_WRITTEN TASK_. Count, please, the lines in the listing below that contain "Eclipse", and reply with the count only.

_ENTRIES PROVIDED_.
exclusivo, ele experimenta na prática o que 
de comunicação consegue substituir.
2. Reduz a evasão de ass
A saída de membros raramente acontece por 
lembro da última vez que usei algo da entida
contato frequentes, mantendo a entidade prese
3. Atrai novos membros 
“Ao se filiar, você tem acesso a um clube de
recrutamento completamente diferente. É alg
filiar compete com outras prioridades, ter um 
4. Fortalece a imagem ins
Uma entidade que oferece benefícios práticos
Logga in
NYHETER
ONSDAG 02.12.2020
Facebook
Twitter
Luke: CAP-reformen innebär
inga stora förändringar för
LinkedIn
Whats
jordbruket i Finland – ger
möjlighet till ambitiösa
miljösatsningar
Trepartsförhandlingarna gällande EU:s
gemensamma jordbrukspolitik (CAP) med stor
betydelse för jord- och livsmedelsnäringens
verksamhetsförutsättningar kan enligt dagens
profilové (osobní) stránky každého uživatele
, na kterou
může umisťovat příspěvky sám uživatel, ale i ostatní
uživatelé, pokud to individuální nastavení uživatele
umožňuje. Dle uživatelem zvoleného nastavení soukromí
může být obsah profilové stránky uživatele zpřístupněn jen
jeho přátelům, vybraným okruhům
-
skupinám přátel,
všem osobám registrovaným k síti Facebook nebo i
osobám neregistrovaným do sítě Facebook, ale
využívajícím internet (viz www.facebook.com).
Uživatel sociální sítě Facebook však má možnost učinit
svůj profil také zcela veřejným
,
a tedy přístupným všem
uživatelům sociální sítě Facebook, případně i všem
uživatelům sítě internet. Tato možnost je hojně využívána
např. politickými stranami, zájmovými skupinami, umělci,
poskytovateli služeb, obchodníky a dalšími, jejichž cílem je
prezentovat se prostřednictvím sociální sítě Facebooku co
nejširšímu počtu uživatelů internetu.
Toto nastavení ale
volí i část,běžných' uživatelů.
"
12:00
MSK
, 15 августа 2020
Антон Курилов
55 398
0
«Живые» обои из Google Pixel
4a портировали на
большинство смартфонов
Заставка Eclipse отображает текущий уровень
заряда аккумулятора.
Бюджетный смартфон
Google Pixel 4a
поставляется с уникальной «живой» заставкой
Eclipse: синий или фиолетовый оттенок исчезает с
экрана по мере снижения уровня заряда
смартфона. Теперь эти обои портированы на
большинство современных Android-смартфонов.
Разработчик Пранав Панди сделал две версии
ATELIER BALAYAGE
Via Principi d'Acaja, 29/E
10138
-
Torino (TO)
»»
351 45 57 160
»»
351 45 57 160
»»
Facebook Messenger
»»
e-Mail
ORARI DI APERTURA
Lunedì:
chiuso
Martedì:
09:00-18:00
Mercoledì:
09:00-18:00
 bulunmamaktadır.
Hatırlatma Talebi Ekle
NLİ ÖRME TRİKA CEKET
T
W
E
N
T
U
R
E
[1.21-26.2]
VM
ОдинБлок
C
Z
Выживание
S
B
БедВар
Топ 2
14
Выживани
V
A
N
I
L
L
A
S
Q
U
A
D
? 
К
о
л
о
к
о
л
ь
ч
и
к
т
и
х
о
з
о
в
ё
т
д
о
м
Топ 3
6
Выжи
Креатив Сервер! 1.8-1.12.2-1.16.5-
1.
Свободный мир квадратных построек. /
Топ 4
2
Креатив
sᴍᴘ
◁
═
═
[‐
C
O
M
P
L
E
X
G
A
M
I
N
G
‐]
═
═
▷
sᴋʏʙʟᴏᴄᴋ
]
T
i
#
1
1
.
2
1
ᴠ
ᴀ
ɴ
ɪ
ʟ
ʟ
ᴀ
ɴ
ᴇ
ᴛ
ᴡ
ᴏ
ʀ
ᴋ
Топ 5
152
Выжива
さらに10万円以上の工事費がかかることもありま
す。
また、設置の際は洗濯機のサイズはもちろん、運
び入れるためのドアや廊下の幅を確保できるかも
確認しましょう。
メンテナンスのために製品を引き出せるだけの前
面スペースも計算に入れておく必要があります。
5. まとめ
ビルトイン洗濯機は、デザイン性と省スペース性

_ANSWER BOX_. 2